Kinetic theory of inhomogeneous systems with long-range interactions and fluctuation-dissipation theorem

TL;DR

This paper advances the kinetic theory of inhomogeneous systems with long-range interactions by deriving response functions, kinetic equations, and fluctuation-dissipation relations, including for multi-species and stochastic systems, with applications to various physical models.

Contribution

It introduces a simplified formalism for the kinetic theory of inhomogeneous long-range systems, deriving new equations and relations, including a generalized fluctuation-dissipation theorem and stochastic kinetic equations.

Findings

Derived the diffusion tensor and friction by polarization.

Established the fluctuation-dissipation theorem for long-range systems.

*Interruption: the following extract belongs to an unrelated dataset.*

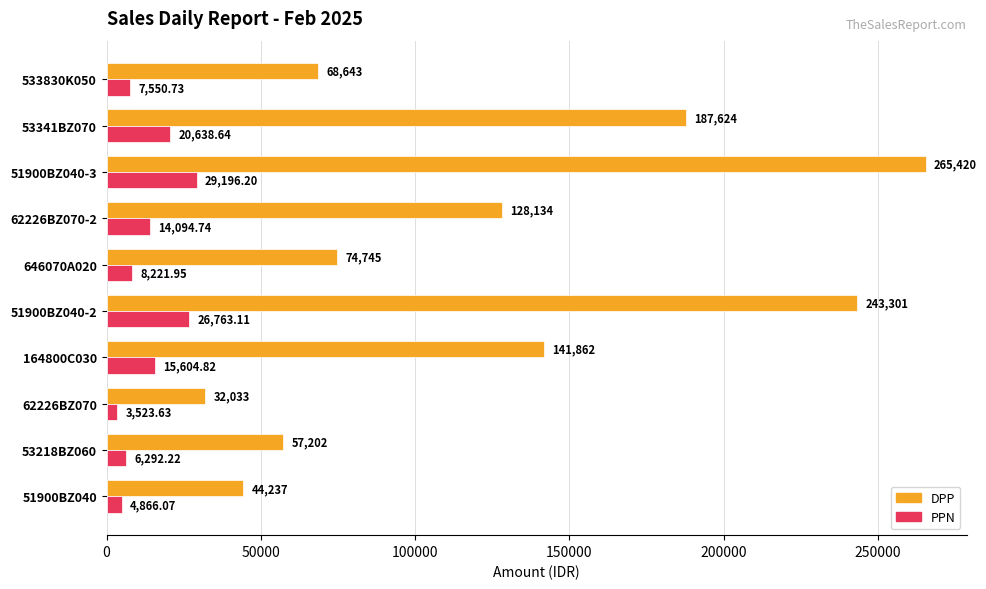

Which series changed the most between 62226BZ070 and 51900BZ040-2?

DPP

Reduced the inhomogeneous Lenard-Balescu equation to the Landau equation when collective effects are neglected.

Abstract

We complete the kinetic theory of inhomogeneous systems with long-range interactions initiated in previous works. We use a simpler and more physical formalism. We consider a system of particles submitted to a small external stochastic perturbation and determine the response of the system to the perturbation. We derive the diffusion tensor and the friction by polarization of a test particle. We introduce a general Fokker-Planck equation involving a diffusion term and a friction term. When the friction by polarization can be neglected, we obtain a secular dressed diffusion (SDD) equation sourced by the external noise. When the external perturbation is created by a discrete collection of $N$ field particles, we obtain the inhomogeneous Lenard-Balescu kinetic equation reducing to the inhomogeneous Landau kinetic equation when collective effects are neglected. We consider a multi-species system of particles. When the field particles are at statistical equilibrium (thermal bath), we establish the proper expression of the fluctuation-dissipation theorem for systems with long-range interactions relating the power spectrum of the fluctuations to the response function of the system. In that case, the friction and diffusion coefficients satisfy the Einstein relation and the Fokker-Planck equation reduces to the inhomogeneous Kramers equation. We also consider a gas of Brownian particles with long-range interactions described by $N$ coupled stochastic Langevin equations and determine its mean and mesoscopic evolution. We discuss the notion of stochastic kinetic equations and the role of fluctuations possibly triggering random transitions from one equilibrium state to the other. Our presentation parallels the one given for two-dimensional point vortices in a previous paper [P.H. Chavanis, Eur. Phys. J. Plus 138, 136 (2023)].